What are the causes of East Central Europe’s growing illiberalism, and can the region’s democratic backsliding be halted? How are states such as Russia and China using “sharp power” to manipulate politics in democracies? What does the rise of capitalist authoritarianism mean for the global prospects of democracy?
In the July 2018 issue of the Journal of Democracy, a cluster of eight articles on East Central Europe explores the swell of populist and illiberal currents across six countries, and analyzes the broader factors behind the dramatic political shifts of recent years:
- Jacques Rupnik traces the region’s current troubling trajectory to the “decoupling of liberalism from democracy”;
- Ivan Krastev and Stephen Holmes argue that the “copycat nations” of East Central Europe are gripped by a rebellion against the post-1989 imperative to imitate the West;
- Six other articles explore developments in Hungary (Péter Krekó and Zsolt Enyedi); Poland (Wojciech Przybylski); the Czech Republic (Jiri Pehe); Slovakia (Grigorij Mesežnikov and Oľga Gyárfášová); Bulgaria (Venelin I. Ganev); and Romania (Alina Mungiu-Pippidi).
What is “sharp power”?
In an era of globalization coupled with authoritarian resurgence, the institutions of a growing number of democracies are straining to comprehend and to deal with the projection of authoritarian influence through more diverse channels than ever before. In the July 2018 issue, Christopher Walker defines the pervasive threat of “sharp power,” a term coined by the NED’s International Forum for Democratic Studies to identify authoritarian influence efforts that seek to pierce, penetrate, and perforate the political and information environments of targeted countries.

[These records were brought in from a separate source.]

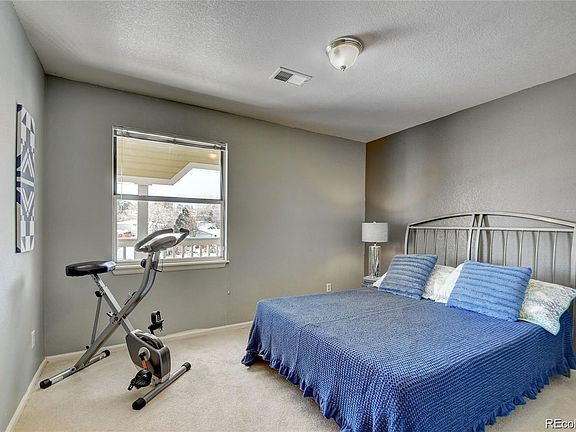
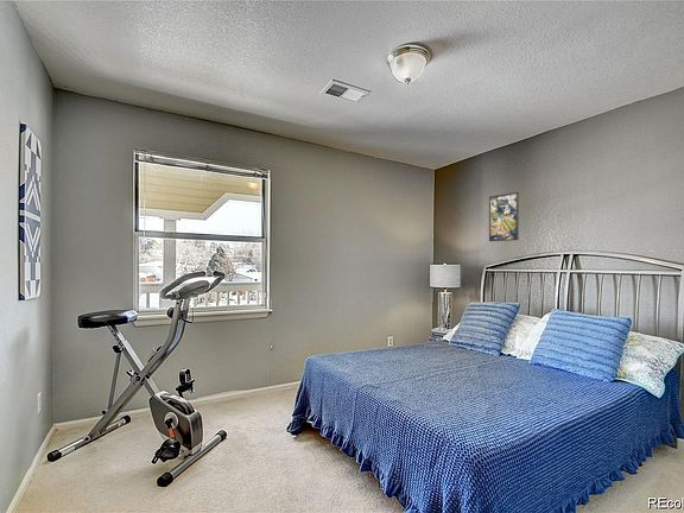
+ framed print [488,191,520,242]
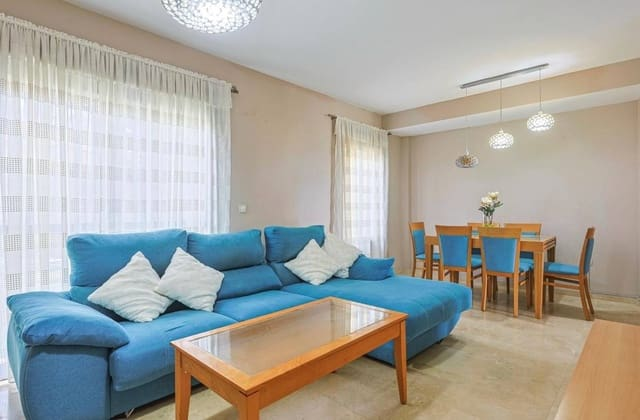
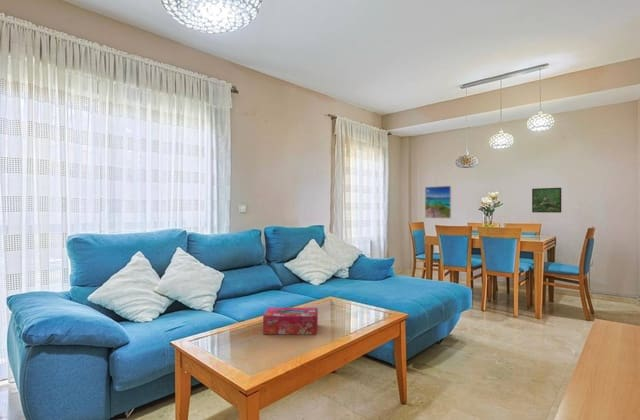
+ tissue box [262,306,319,336]
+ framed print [531,187,562,214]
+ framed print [424,185,452,219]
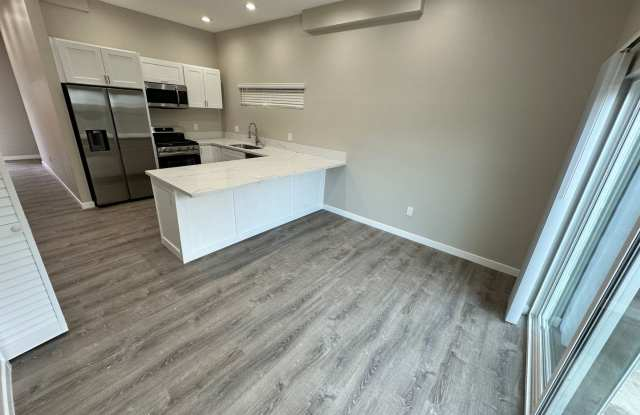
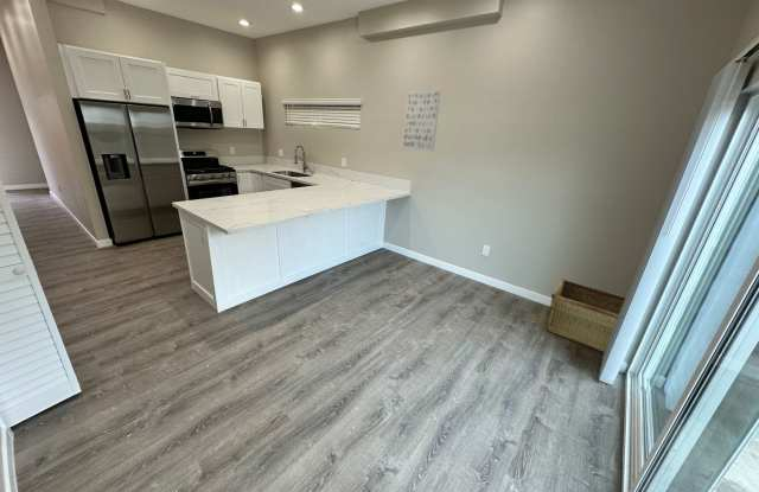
+ wall art [402,89,442,152]
+ hamper [546,277,626,353]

In addition, in the July 2018 issue:
- Rached Ghannouchi, the leader of Tunisia’s Ennahdha party, makes the case for the compatibility of Islam and democracy;
- Roberto Stefan Foa explores the ascent of a new form of authoritarian modernity;
- Aurel Croissant, David Kuehn, and Tanja Eschenauer consider the role of militaries in determining whether autocracies will withstand mass protests;
- Benjamin J. Spatz and Kai M. Thaler assess the implications of Liberia’s recent presidential election; and
- Sumit Ganguly reviews Ornit Shani’s new book on the origins of universal suffrage in India.